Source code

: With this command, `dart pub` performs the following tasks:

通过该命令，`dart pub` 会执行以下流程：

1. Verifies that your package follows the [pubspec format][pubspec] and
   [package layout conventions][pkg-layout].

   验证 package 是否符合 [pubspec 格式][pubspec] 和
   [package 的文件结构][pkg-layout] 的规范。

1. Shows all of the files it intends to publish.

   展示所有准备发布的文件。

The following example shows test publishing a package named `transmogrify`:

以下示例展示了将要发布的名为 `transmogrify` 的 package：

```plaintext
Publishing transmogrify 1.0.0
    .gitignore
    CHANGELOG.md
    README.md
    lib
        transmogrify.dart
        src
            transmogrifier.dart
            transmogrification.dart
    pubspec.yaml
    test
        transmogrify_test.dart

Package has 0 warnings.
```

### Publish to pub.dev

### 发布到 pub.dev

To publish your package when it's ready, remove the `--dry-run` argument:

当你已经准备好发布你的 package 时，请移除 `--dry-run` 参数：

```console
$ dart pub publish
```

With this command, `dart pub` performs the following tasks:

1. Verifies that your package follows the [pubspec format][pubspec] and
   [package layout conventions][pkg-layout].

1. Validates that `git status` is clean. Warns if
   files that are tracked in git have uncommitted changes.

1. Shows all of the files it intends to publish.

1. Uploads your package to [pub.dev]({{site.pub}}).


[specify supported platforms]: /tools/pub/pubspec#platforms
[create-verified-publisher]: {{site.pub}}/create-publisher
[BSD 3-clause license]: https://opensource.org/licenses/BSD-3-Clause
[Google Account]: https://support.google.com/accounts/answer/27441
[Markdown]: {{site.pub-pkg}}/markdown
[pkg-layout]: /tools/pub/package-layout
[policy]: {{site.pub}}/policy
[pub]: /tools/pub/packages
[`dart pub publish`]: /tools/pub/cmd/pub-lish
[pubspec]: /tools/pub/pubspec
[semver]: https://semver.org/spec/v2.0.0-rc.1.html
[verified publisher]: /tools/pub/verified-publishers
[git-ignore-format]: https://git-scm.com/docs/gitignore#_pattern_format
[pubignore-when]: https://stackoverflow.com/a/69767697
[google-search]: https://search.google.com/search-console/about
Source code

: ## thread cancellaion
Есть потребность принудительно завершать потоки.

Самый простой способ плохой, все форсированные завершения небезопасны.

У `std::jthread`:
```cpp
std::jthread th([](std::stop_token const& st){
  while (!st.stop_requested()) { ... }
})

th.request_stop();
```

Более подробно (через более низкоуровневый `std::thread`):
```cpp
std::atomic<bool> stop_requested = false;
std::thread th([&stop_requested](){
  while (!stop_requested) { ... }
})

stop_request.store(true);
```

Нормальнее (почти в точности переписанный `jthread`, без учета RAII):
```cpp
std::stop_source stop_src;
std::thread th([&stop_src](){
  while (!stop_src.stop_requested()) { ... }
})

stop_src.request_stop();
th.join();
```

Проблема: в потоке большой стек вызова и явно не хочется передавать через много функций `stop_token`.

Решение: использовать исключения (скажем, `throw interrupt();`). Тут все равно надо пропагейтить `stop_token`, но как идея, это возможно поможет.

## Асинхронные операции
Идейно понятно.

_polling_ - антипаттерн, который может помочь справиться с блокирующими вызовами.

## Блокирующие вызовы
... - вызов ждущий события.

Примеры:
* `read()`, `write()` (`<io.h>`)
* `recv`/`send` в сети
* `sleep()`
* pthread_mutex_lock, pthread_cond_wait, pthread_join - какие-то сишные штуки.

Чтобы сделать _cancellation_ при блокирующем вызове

----

Task instructions — The records above are to be repeated exactly, in their entirety.

Your solution —
Source code

: With this command, `dart pub` performs the following tasks:

通过该命令，`dart pub` 会执行以下流程：

1. Verifies that your package follows the [pubspec format][pubspec] and
   [package layout conventions][pkg-layout].

   验证 package 是否符合 [pubspec 格式][pubspec] 和
   [package 的文件结构][pkg-layout] 的规范。

1. Shows all of the files it intends to publish.

   展示所有准备发布的文件。

The following example shows test publishing a package named `transmogrify`:

以下示例展示了将要发布的名为 `transmogrify` 的 package：

```plaintext
Publishing transmogrify 1.0.0
    .gitignore
    CHANGELOG.md
    README.md
    lib
        transmogrify.dart
        src
            transmogrifier.dart
            transmogrification.dart
    pubspec.yaml
    test
        transmogrify_test.dart

Package has 0 warnings.
```

### Publish to pub.dev

### 发布到 pub.dev

To publish your package when it's ready, remove the `--dry-run` argument:

当你已经准备好发布你的 package 时，请移除 `--dry-run` 参数：

```console
$ dart pub publish
```

With this command, `dart pub` performs the following tasks:

1. Verifies that your package follows the [pubspec format][pubspec] and
   [package layout conventions][pkg-layout].

1. Validates that `git status` is clean. Warns if
   files that are tracked in git have uncommitted changes.

1. Shows all of the files it intends to publish.

1. Uploads your package to [pub.dev]({{site.pub}}).


[specify supported platforms]: /tools/pub/pubspec#platforms
[create-verified-publisher]: {{site.pub}}/create-publisher
[BSD 3-clause license]: https://opensource.org/licenses/BSD-3-Clause
[Google Account]: https://support.google.com/accounts/answer/27441
[Markdown]: {{site.pub-pkg}}/markdown
[pkg-layout]: /tools/pub/package-layout
[policy]: {{site.pub}}/policy
[pub]: /tools/pub/packages
[`dart pub publish`]: /tools/pub/cmd/pub-lish
[pubspec]: /tools/pub/pubspec
[semver]: https://semver.org/spec/v2.0.0-rc.1.html
[verified publisher]: /tools/pub/verified-publishers
[git-ignore-format]: https://git-scm.com/docs/gitignore#_pattern_format
[pubignore-when]: https://stackoverflow.com/a/69767697
[google-search]: https://search.google.com/search-console/about
Source code

: ## thread cancellaion
Есть потребность принудительно завершать потоки.

Самый простой способ плохой, все форсированные завершения небезопасны.

У `std::jthread`:
```cpp
std::jthread th([](std::stop_token const& st){
  while (!st.stop_requested()) { ... }
})

th.request_stop();
```

Более подробно (через более низкоуровневый `std::thread`):
```cpp
std::atomic<bool> stop_requested = false;
std::thread th([&stop_requested](){
  while (!stop_requested) { ... }
})

stop_request.store(true);
```

Нормальнее (почти в точности переписанный `jthread`, без учета RAII):
```cpp
std::stop_source stop_src;
std::thread th([&stop_src](){
  while (!stop_src.stop_requested()) { ... }
})

stop_src.request_stop();
th.join();
```

Проблема: в потоке большой стек вызова и явно не хочется передавать через много функций `stop_token`.

Решение: использовать исключения (скажем, `throw interrupt();`). Тут все равно надо пропагейтить `stop_token`, но как идея, это возможно поможет.

## Асинхронные операции
Идейно понятно.

_polling_ - антипаттерн, который может помочь справиться с блокирующими вызовами.

## Блокирующие вызовы
... - вызов ждущий события.

Примеры:
* `read()`, `write()` (`<io.h>`)
* `recv`/`send` в сети
* `sleep()`
* pthread_mutex_lock, pthread_cond_wait, pthread_join - какие-то сишные штуки.

Чтобы сделать _cancellation_ при блокирующем вызове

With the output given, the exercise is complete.